You can't leap a chasm in two bounds. So what does [Warren] suggest? Break the leap into two bounds so that M4A falls down the damn chasm never to make it to the other side.
Sunday, November 17, 2019
Cutting the Gordian Knot: Why a “Public Option” Won’t Work
A friend of mine is adamant in his belief that the American health care system simply cannot be fixed to operate with some semblance of humanity and rationality. Bill has become convinced that “it will never, ever work.” What does it matter if other health care systems in other countries are less crazy, cruel, convoluted, or costly? He is convinced we are FUBAR and cannot get to anything better from here.
This seems to me a nihilistic, despairing, and illogical view. Yet, Bill is right that strong, interlocking structures hold the existing order in place.
So many promising efforts in the past to reform things have been distorted, stymied, and twisted, and have not improved matters. The HMO movement comes to mind. Originally non-profit and medically-focused, it changed into something quite different, angered patients and doctors, and was a striking failure.
If the healthcare system is to be radically improved, it won’t be easy, and figuring out how to weaken structural forces that buttress the current system is a crucial part.

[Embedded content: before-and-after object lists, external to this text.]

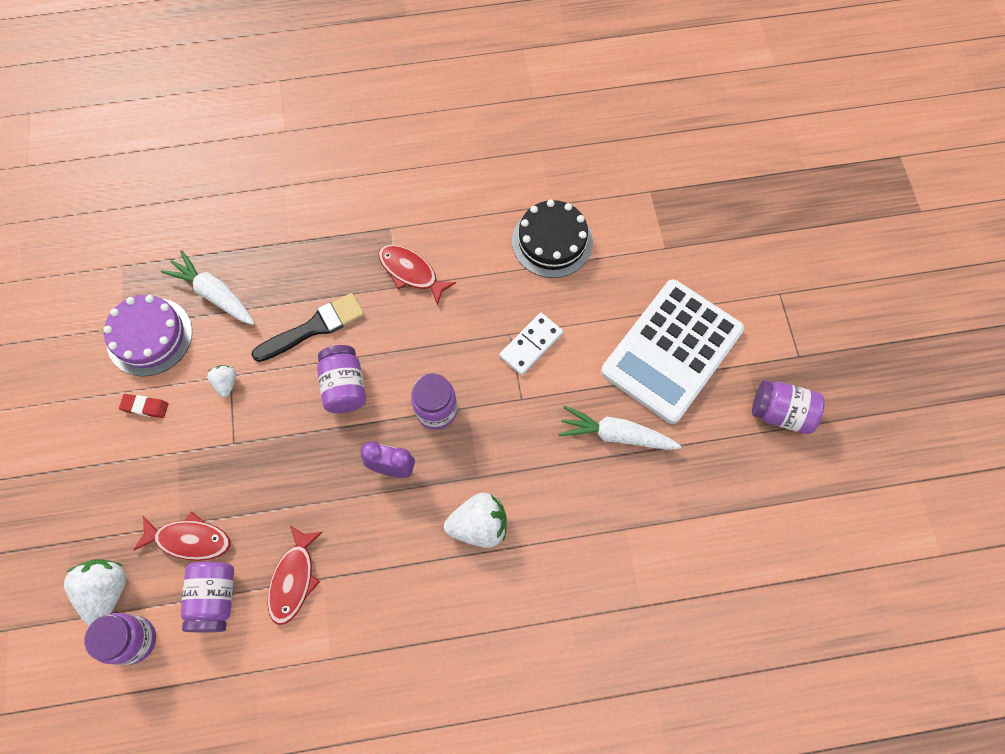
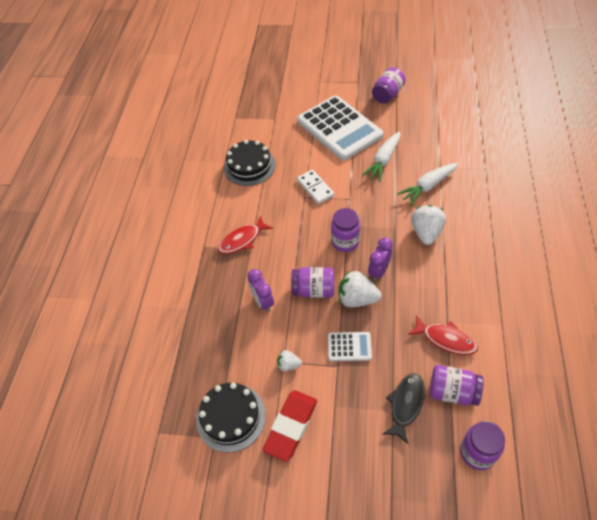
camera: 70 degrees left, 15 degrees down
white strawberry [64,559,126,626] -> white strawberry moved to [339,271,381,307]
purple cake [103,295,192,377] -> black cake [196,383,266,453]
red eraser [119,394,169,418] -> red eraser [262,390,317,462], size x2.02
red fish [133,512,230,561] -> black fish [383,373,425,444]
white carrot [161,250,254,325] -> white carrot moved to [397,163,458,206]
black brush [251,293,364,362] -> purple clock [247,269,274,312]
none -> white calculator [328,332,372,361]

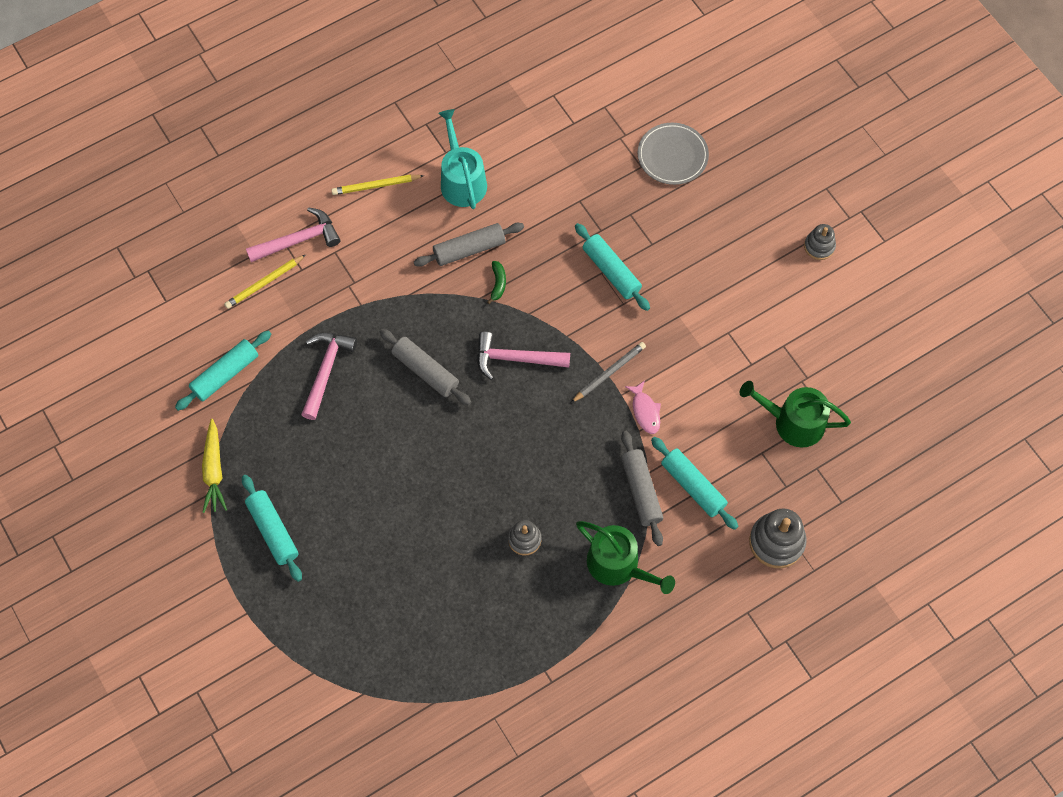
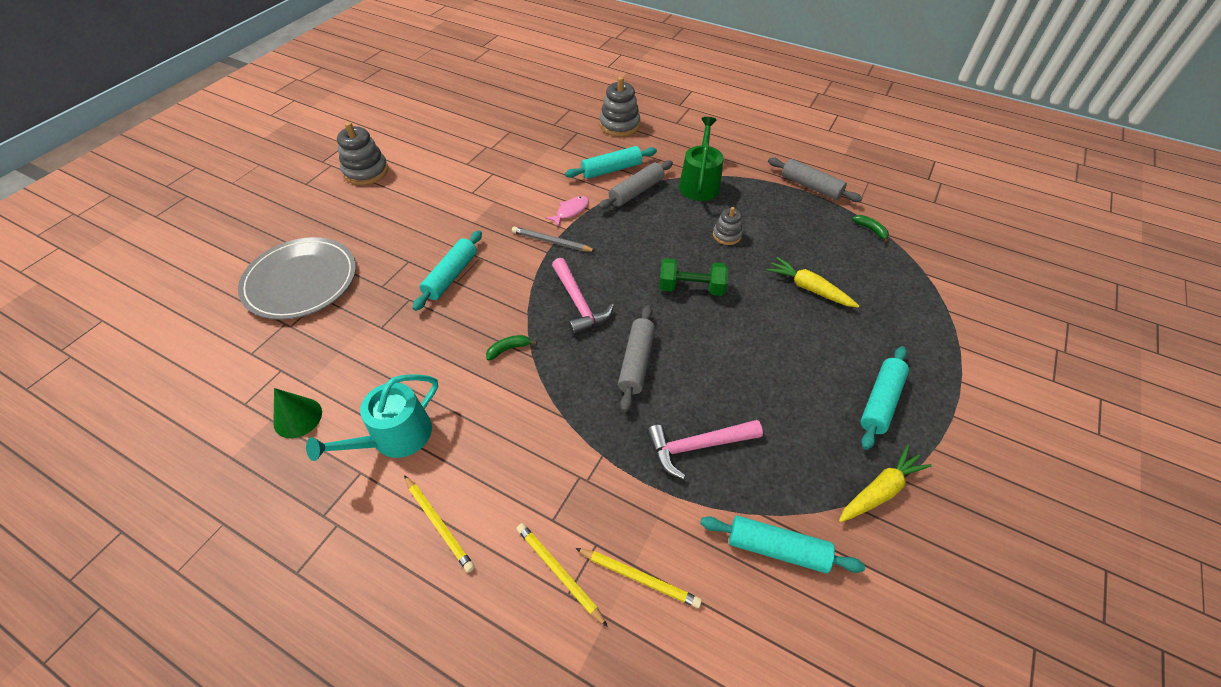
camera: 120 degrees left, 15 degrees down
pink hammer [246,207,340,262] -> yellow pencil [516,523,608,627]
grey rolling pin [414,223,524,267] -> grey rolling pin moved to [768,157,862,202]
grey plate [638,123,709,185] -> grey plate [238,237,356,320], size x1.51
turquoise rolling pin [651,437,738,530] -> turquoise rolling pin turned 45 degrees clockwise [565,146,657,179]
green watering can [740,381,851,448] -> none
grey stacking toy [804,224,836,260] -> grey stacking toy [337,122,388,185], size x1.67
none -> green cone [273,388,322,438]
none -> green dumbbell [659,258,728,296]
none -> yellow carrot [767,257,859,308]
none -> green banana [852,215,889,243]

With this in mind, let’s consider the currently popular goal of “Medicare for All.” The most popular “compromise” path – now espoused by every candidate in the Democratic field but Sanders – involves adding a “public option” to current ACA plans alongside private insurance. Pete Buttigieg and now Elizabeth Warren have rhapsodized about how this would provide a “glide path” to real single-payer reform, because people would prefer the “public option” to private insurance plans.
But, giving people the choice between public and private health plans simply won’t work. Real single-payer eliminates an unneeded, expensive middleman – the insurance companies. A “choice” leaves the insurance companies – and the additional layer of complication and expense they add – firmly in place. If true single-payer is implemented, administrative overhead would be reduced, because hospitals and doctors wouldn’t have to deal with dozens of differing insurance plans and their varied requirements. One set of billing procedures, forms, one drug formulary and rules, etc. would majorly lessen overhead. Adding a new “public plan” would only increase complexity, not reduce it.
A “public plan” that exists alongside private plans also will not have the leverage to reduce medical prices, including pharmaceutical prices, that the government would have in a true single-payer system. Without the cost savings from overhead reduction and better pricing, the public plan will not realize any of the potential gains that could enable substantial systemic improvement.
Crucially, if some are on private plans and some on public, adverse selection is certain to occur. Insurance companies will game the system as much as possible to retain the best risks and offload the medically needy onto the public plan. Even before such games get into play, if people who work for large employers keep their current plans, those people have a more favorable risk profile than the population at large. Warren’s means-tested initial transition plan extends coverage to those below 200 percent of the poverty level – are these going to be good risks? So, the public plan will be saddled with a population that will inevitably be costly.
For all these reasons, after implementation, the public plan won’t be in a good position to present a favorable profile compared to the cream-skimming private plans, which will offer sets of benefits designed to attract younger and healthier people. This will raise the cost of the public option and together with the lack of administrative savings, will be a financial disaster.
The government will pick up more of the tab for the sick; people will NOT prefer the “public option” to private insurance; and the leaders of the insurance companies, pharmaceutical companies, and hospitals will continue making our healthcare "system" complicated, expensive, and corrupt. The suffering it imposes will continue. And my friend Bill will be confirmed – again - in his belief that American healthcare will “never, ever work.”
The truth, of course, is that American healthcare does work, superbly, for its overarching purpose – to make money for capitalists. At that, it is indeed the very best in the world. But if we want it to work for other purposes, we have to cut the Gordian knot, rather than try to untie it gradually. The rapid, drastic, and successful implementation of the National Health Service in Britain after World War II affords an example.
A tweet from @SableViews makes the point in a different way that incrementalism can be a horrible strategy:
"Getting to the other side" is possible – but it can’t be done in the way proposed.